À travers le mode d'organisation, le mode d'interaction
interindividuel, le goût du chaos, ou le refus de la protection de
l'Etat, la fête techno clandestine constitue un pôle
vécu ponctuellement de structuration de la vie quotidienne autour du
refus de l'organisation de la société, de ses normes, de ses
règlements. Ces derniers propos conduisent à la
compréhension d'une carrière déviante chez les
travellers et les participants des fêtes techno.
Conjoncturellement, la dimension d'interdit renforce à court terme le
pouvoir de séduction de la pratique. C'est la position de Michel
Foucault: «la déviance n'existe pas en dehors des pratiques de
contrôle social qui la définissent et la répriment»
(1984). Pour le sociologue, ce qui conduit certains individus à
être placés en situation de déviance, est la
différence entre les critères de jugement de la normalité
d'une conduite produits par les institutions et, ceux qu'admettent les
personnes qui défient cette normalité.
À un niveau individuel, le rejet des valeurs dominantes
est le socle, l'alternative se construit ensuite par rencontre avec la culture
«technoïde» (Pourtau, 2005: 71) jugée plus
intéressante, d'abord par sa différence, puis en soi. «La
conduite du délinquant est normale, par rapport aux principes de sa
subculture, précisément parce qu'elle est anormale selon les
normes de la culture globale» (Cohen, 1955 : 26).

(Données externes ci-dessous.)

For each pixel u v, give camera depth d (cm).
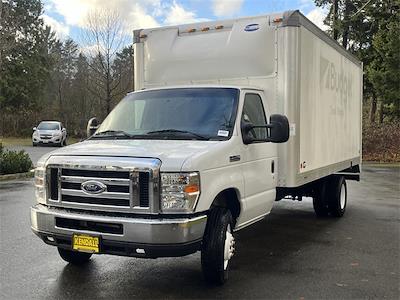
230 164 551
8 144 3478
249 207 596
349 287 548
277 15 699
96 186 492
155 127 601
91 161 496
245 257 676
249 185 595
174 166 479
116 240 480
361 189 1469
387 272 605
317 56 807
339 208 977
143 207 479
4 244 727
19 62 4909
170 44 774
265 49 704
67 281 565
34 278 573
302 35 722
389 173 1977
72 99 4994
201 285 553
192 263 645
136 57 802
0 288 538
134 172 478
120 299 508
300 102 714
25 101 5034
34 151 2686
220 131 571
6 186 1398
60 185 514
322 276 588
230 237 559
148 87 788
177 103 623
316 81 805
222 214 543
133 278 579
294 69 694
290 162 693
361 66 1178
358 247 735
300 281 568
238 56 718
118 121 636
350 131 1070
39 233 528
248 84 715
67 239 507
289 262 650
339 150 975
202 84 680
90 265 631
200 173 492
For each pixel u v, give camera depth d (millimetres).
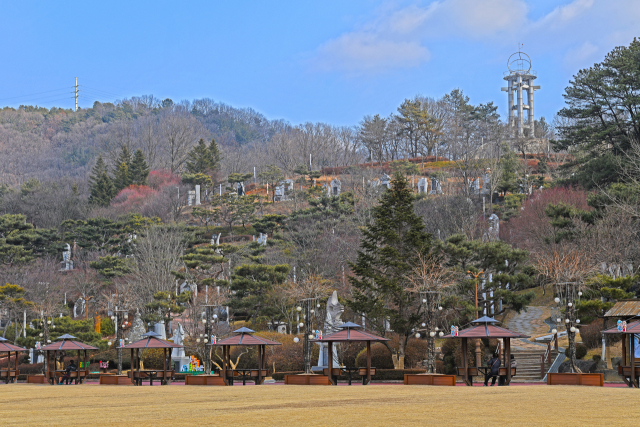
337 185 102000
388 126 146750
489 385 31016
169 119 172125
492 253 42906
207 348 42219
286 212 96688
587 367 35438
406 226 45719
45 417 17922
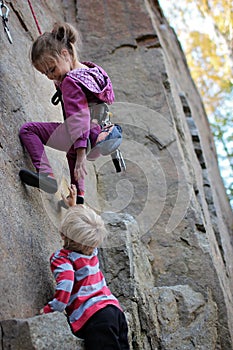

Or, si les travellers entament une carrière
déviante par l'organisation de fêtes techno clandestines,
ils se marginalisent également en n'habitant pas un logement standard
fixé. D'une lecture verticale, avec le déviant subalterne au
normé, découle une lecture horizontale, être autre. Mais
là est toute la complexité de cette volonté de
distinction. De nos jours, les travellers techno sont donc soumis aux
législations concernant leurs pratiques festives et à un
imbroglio sur leur mode inaccoutumé d'habiter.